What has gotten into me? All ya'll are AWESOME!

I've realized over the past few days that I've gotten a lot more bold in certain situations. What on earth happened????

Up until very recently, I held very strong opinions about very many things. Or I'd form strong opinions quickly. Statuses that friends post on Facebook, links, articles, and not just online, but also in person. For now I'm going to stick with Facebook examples though.

But I'd never tell them. Sure, if it were something dangerous or hazardous, I'd mention it. But I'd usually try and find a back door of the conversation to slip it in.

I don't like confrontation! I hate it. I go out of my way to avoid it. Usually I'm good  just by ignoring posts I have a difference of opinion with, I just don't respond and I forget it was even posted. No one knows, no biggie. I'm a people pleaser and a peace keeper.

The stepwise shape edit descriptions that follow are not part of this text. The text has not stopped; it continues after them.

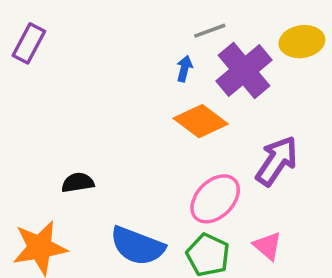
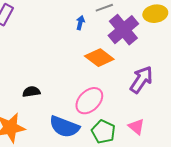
blue arrow: (184, 69) -> (80, 23), moved
pink ellipse: (215, 199) -> (89, 101), moved

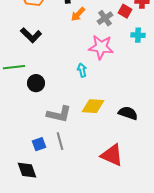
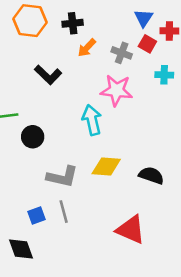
gray cross: (105, 18) -> (122, 53), turned -35
black L-shape: (31, 35) -> (48, 75), moved
cyan arrow: (82, 70) -> (92, 120), size x1.6

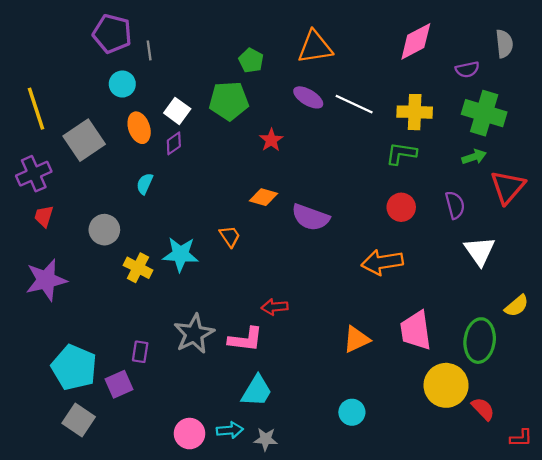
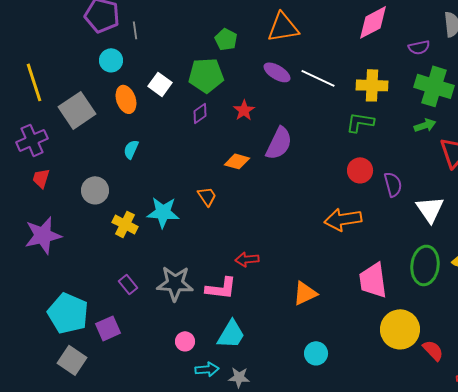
purple diamond: (174, 143) -> (200, 113), moved
purple semicircle: (455, 205) -> (393, 184), moved
purple semicircle: (310, 217) -> (279, 143), moved, turned -84
gray star: (194, 334) -> (175, 283), turned 30
orange triangle: (356, 339) -> (305, 293), moved
green ellipse: (480, 341) -> (425, 265), moved
purple rectangle: (140, 352) -> (128, 284), moved, turned -48
pink circle: (189, 434) -> (185, 341), moved, size x0.7

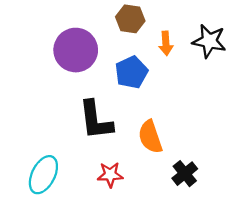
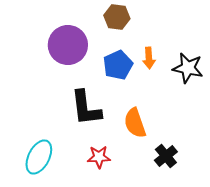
black star: (209, 41) -> (188, 68), moved
orange arrow: (166, 43) -> (149, 58), moved

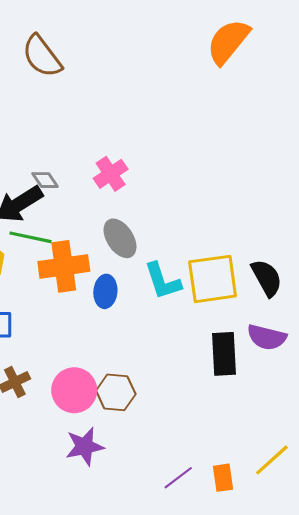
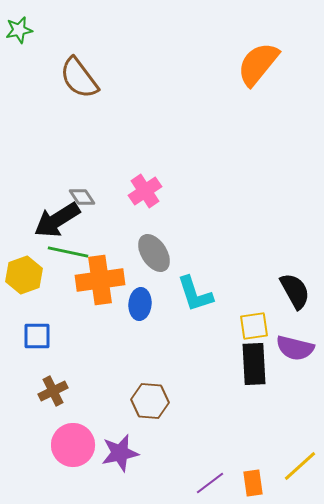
yellow square: (213, 279) -> (254, 326), moved, size x0.6
pink circle: (74, 390) -> (73, 445), moved

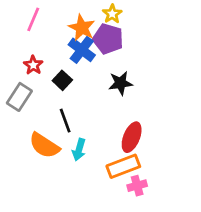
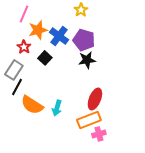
orange star: (82, 28) -> (38, 30), moved, turned 30
purple pentagon: (108, 39) -> (84, 40), moved
black line: (65, 121) -> (17, 87), moved, turned 48

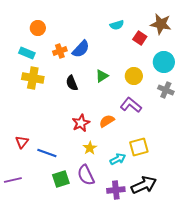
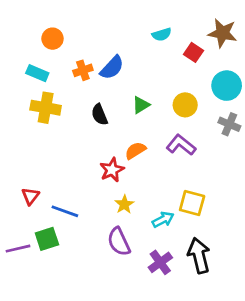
orange semicircle: (107, 121) -> (135, 150), moved
yellow square: (139, 147) -> (192, 203), turned 30
green square: (61, 179) -> (47, 239), moved
black arrow: (144, 185) -> (199, 256), turned -80
purple cross: (116, 190) -> (160, 262), turned -30

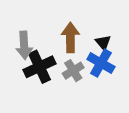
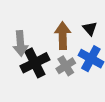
black triangle: (103, 42) -> (90, 29), moved

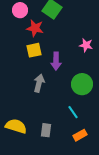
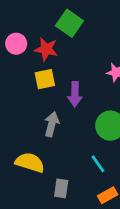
pink circle: (20, 10) -> (16, 44), moved
yellow semicircle: (16, 126) -> (30, 162), moved

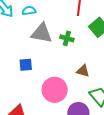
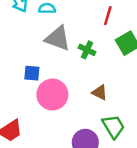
pink circle: (55, 90) -> (52, 95), moved

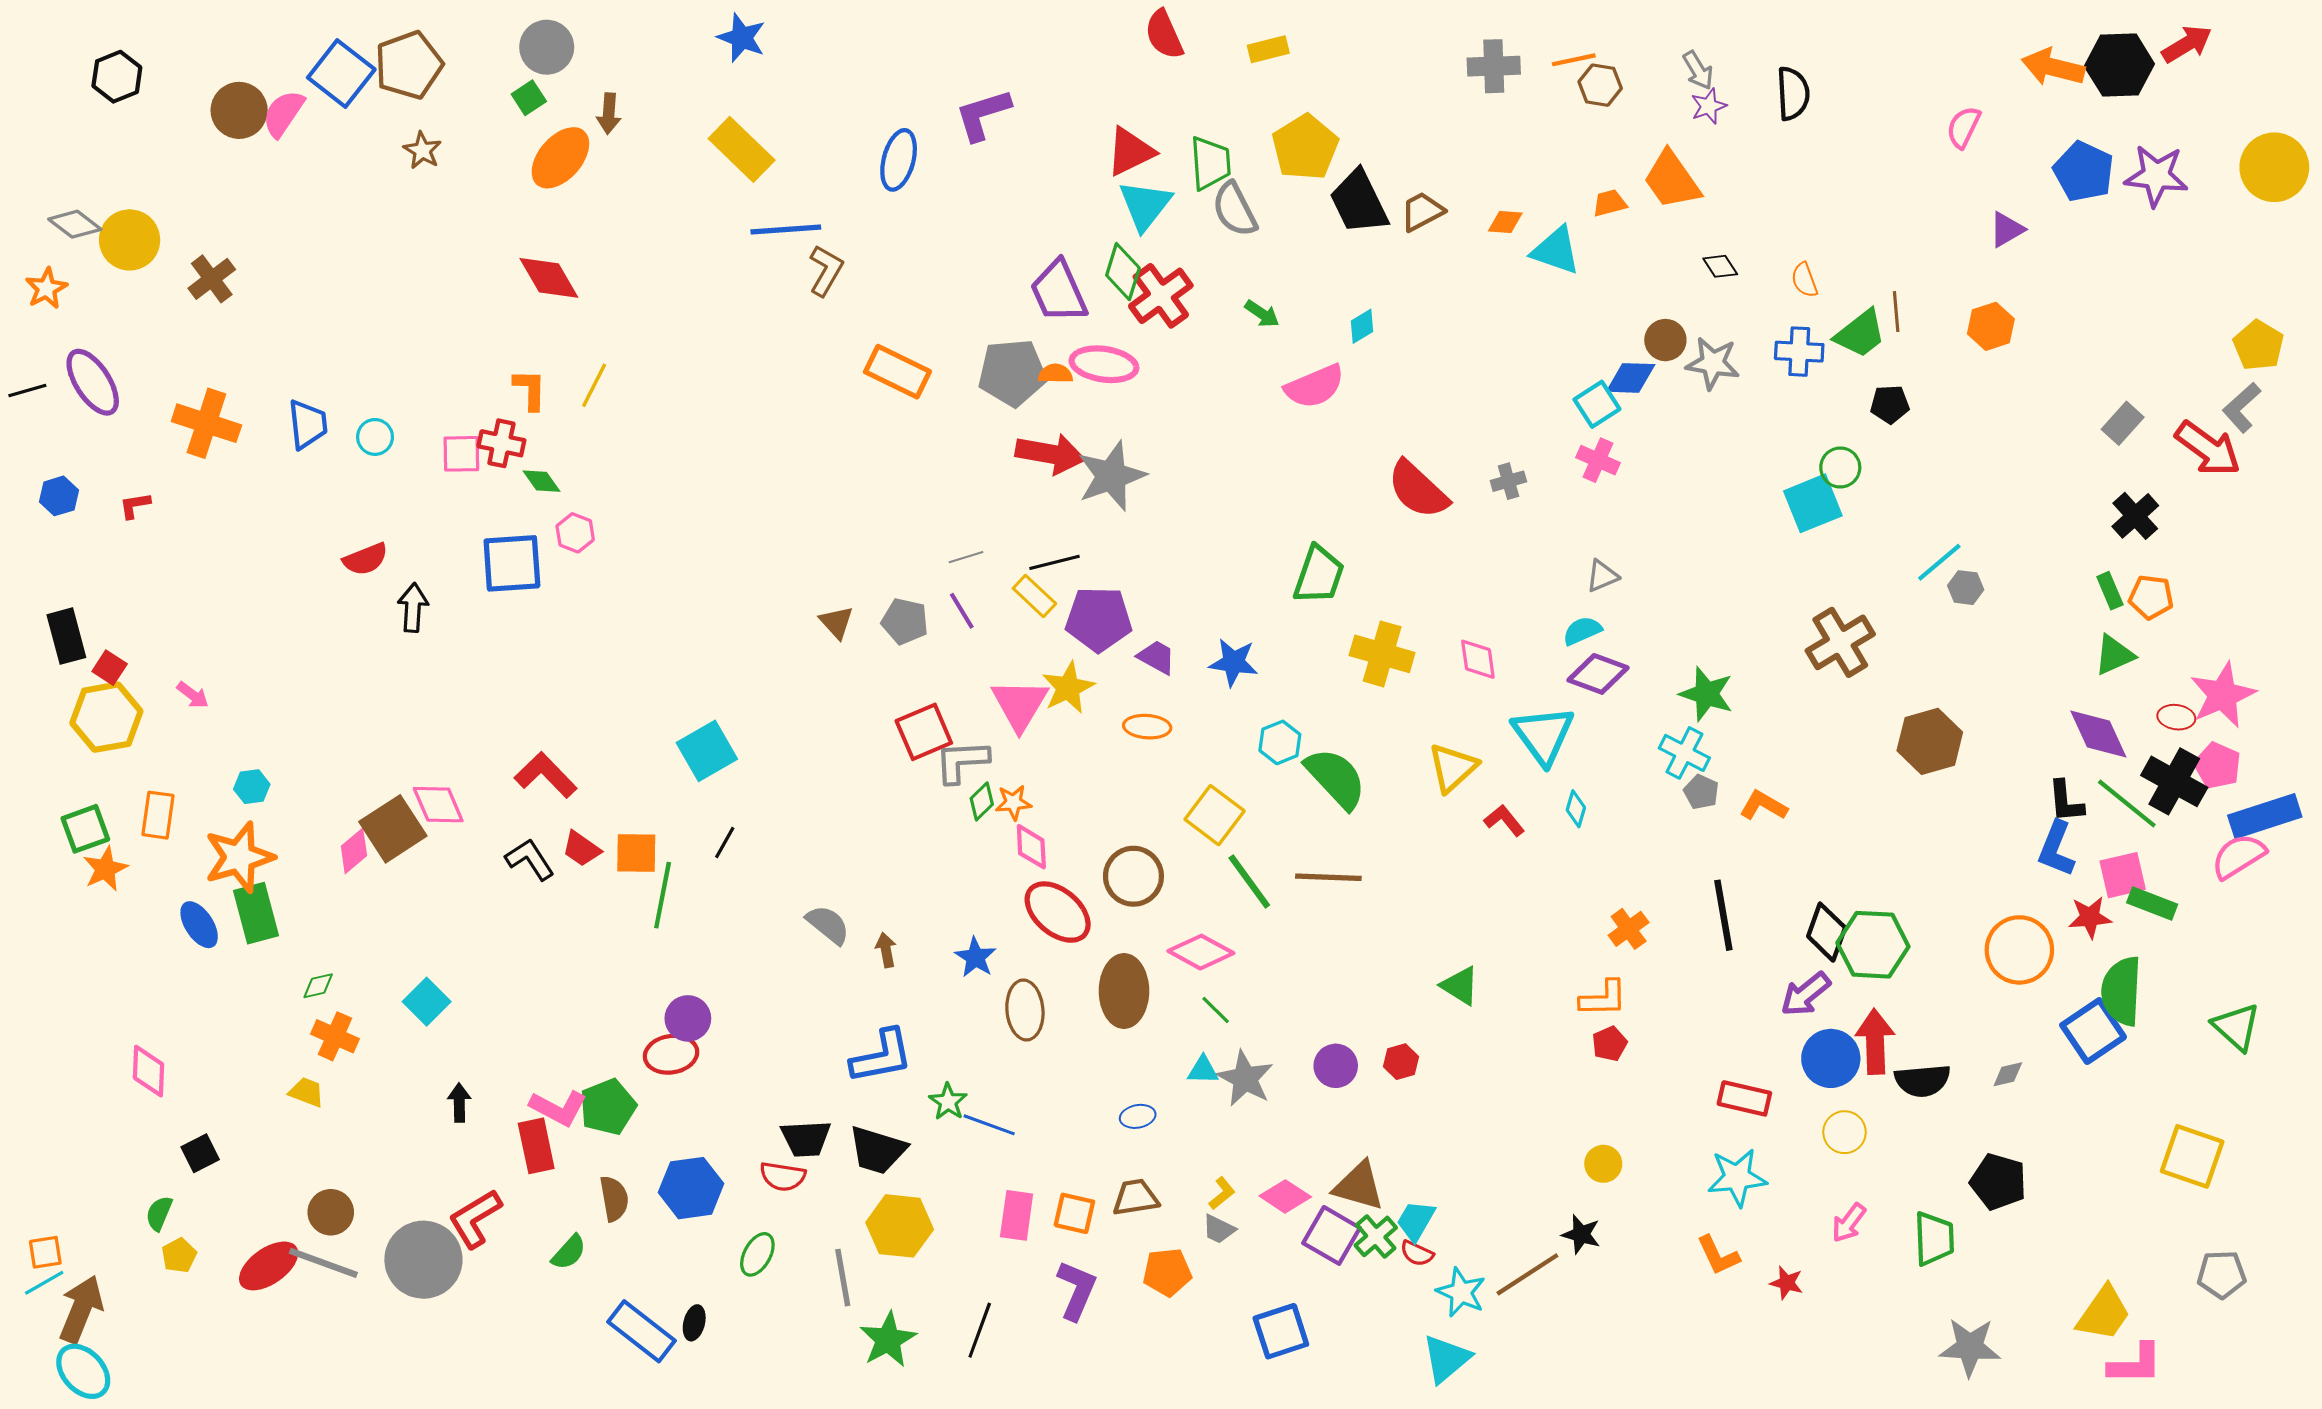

But in the past week, I've piped up on a vaccine article (ahhh, NO, not the hot topic of the century!). And tonight in one of my Facebook groups I tossed in an opinion on parenting that seems pretty much directly opposite to most of the other 138 opinions in there! Why would I do that?

Oh, and yesterday's post You Want Me to Eat WHAT Exactly? When did I start just laying my opinions out there for open criticism like that??? i'm starting to sound like my husband for goodness sake!

Up until this point, very few people have known how I really feel about anything. I play it safe, I can count on one hand the people that I regularly give a frank opinion to when it conflicts with theirs.

I like it. I'm not afraid anymore of someone criticizing me. And if they do, oh well, I can't be the only one out of the billions of people in the world that thinks that way.

And I blame YOU. In a good way! I'm very grateful to get past that. I really do think it's that all 24 of you, and more, because I see the stats even if you're not "following" stop by on a regular basis. Leave me comments and the come back again. Maybe you don't always like what I say, maybe some days it's downright boring. But I appreciate it, knowing that someone thinks it's worth it to spend time reading what I write has given me a confidence that I'm not even sure I knew I was lacking. Thanks! Ya'll are awesome!

When I was in 7th grade a friend's older sister overheard a conversation I was having, I was pretty passionate about whatever it was and was on a roll. Her words "I didn't even now she could talk that much!" Well, I can and I do. And a whole lot more people are about to find out.




Watch out World, I'm not keeping my mouth shut anymore!